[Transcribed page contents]
::::::::

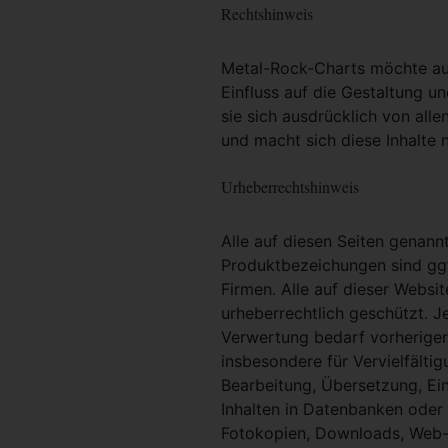
Rechtshinweis
Metal-Rock-Charts möchte ausd
Einfluss auf die Gestaltung un
sie sich ausdrücklich von alle
und macht sich diese Inhalte n
Urheberrechtshinweis
Alle auf diesen Seiten genan
Produktbezeichungen sind ggf
Firmen. Alle auf dieser Websi
urheberrechtlich geschützt. 
Verwertung bedarf vorheriger 
insbesondere für Vervielfältig
Bearbeitung, Übersetzung, Ei
Inhalten in Datenbanken oder
Fotokopien, Downloads, Web-S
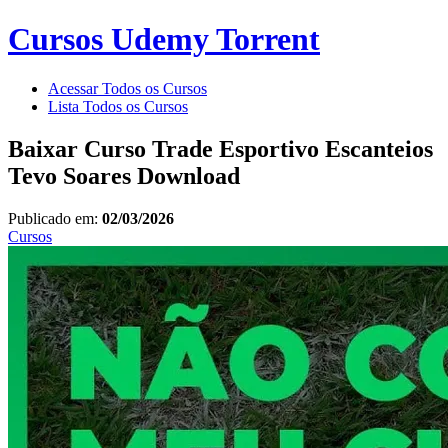
Cursos Udemy Torrent
Acessar Todos os Cursos
Lista Todos os Cursos
Baixar Curso Trade Esportivo Escanteios
Tevo Soares Download
Publicado em:
02/03/2026
Cursos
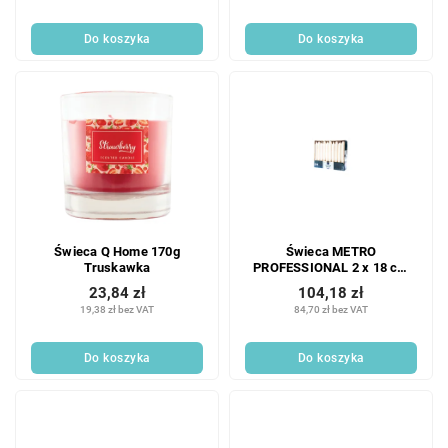
Do koszyka
Do koszyka
Świeca Q Home 170g
Świeca METRO
Truskawka
PROFESSIONAL 2 x 18 cm
kość słoniowa 30 szt.
23,84 zł
104,18 zł
19,38 zł bez VAT
84,70 zł bez VAT
Do koszyka
Do koszyka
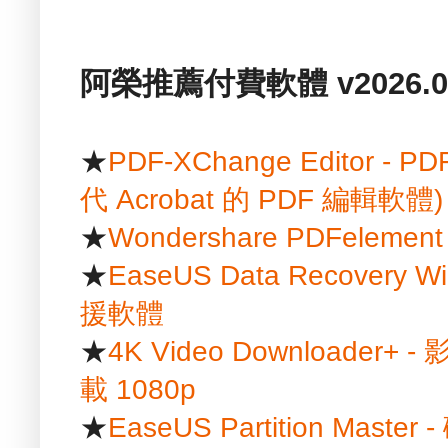
阿榮推薦付費軟體 v2026.01
★
PDF-XChange Editor
代 Acrobat 的 PDF 編輯軟體)
★
Wondershare PDFelem
★
EaseUS Data Recover
援軟體
★
4K Video Downloader+ 
載 1080p
★
EaseUS Partition Mast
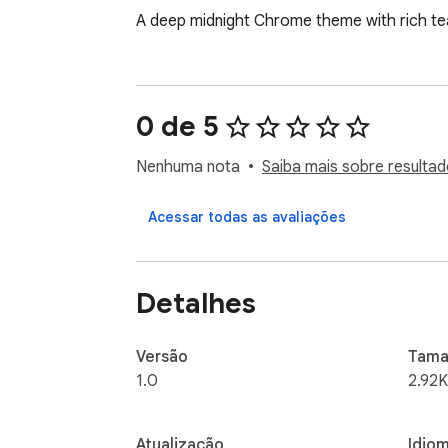
A deep midnight Chrome theme with rich teal
0 de 5
Nenhuma nota
Saiba mais sobre resultad
Acessar todas as avaliações
Detalhes
Versão
Tama
1.0
2.92K
Atualização
Idio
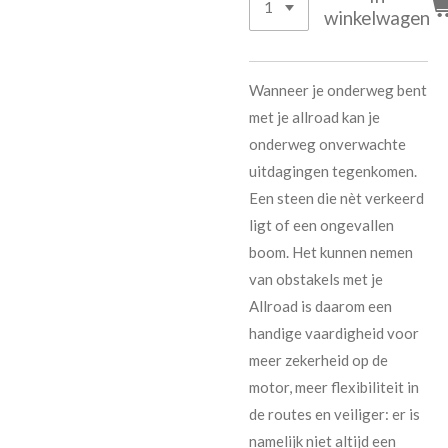
winkelwagen
Wanneer je onderweg bent
met je allroad kan je
onderweg onverwachte
uitdagingen tegenkomen.
Een steen die nèt verkeerd
ligt of een ongevallen
boom. Het kunnen nemen
van obstakels met je
Allroad is daarom een
handige vaardigheid voor
meer zekerheid op de
motor, meer flexibiliteit in
de routes en veiliger: er is
namelijk niet altijd een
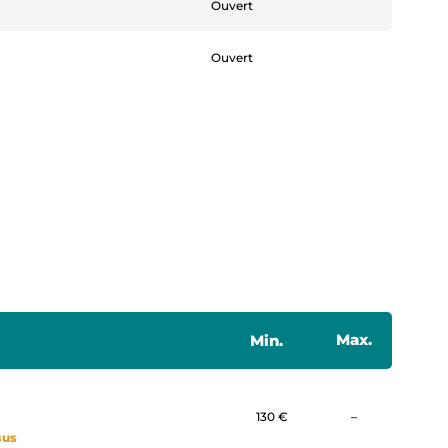
Ouvert
Ouvert
Max.
Min.
Non communi
130 €
–
sus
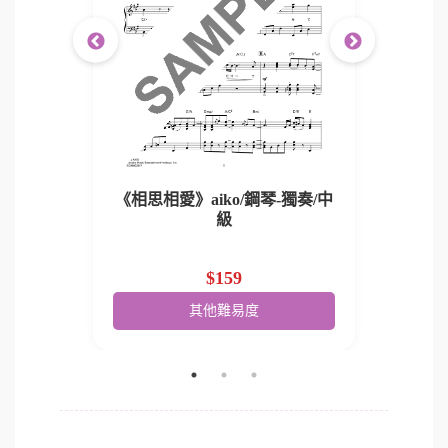
-獨奏/入
《相思相愛》aiko/鋼琴-獨奏/中
《相思相
級
$159
其他難易度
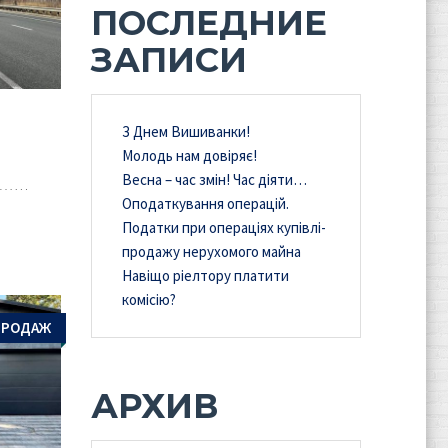
ПОСЛЕДНИЕ
ЗАПИСИ
З Днем Вишиванки!
Молодь нам довіряє!
Весна – час змін! Час діяти…
Оподаткування операцій.
Податки при операціях купівлі-
продажу нерухомого майна
Навіщо ріелтору платити
комісію?
ПРОДАЖ
АРХИВ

::::::::

Tell how many lines in the data include the string "sich". Reply with the number and no other text.

2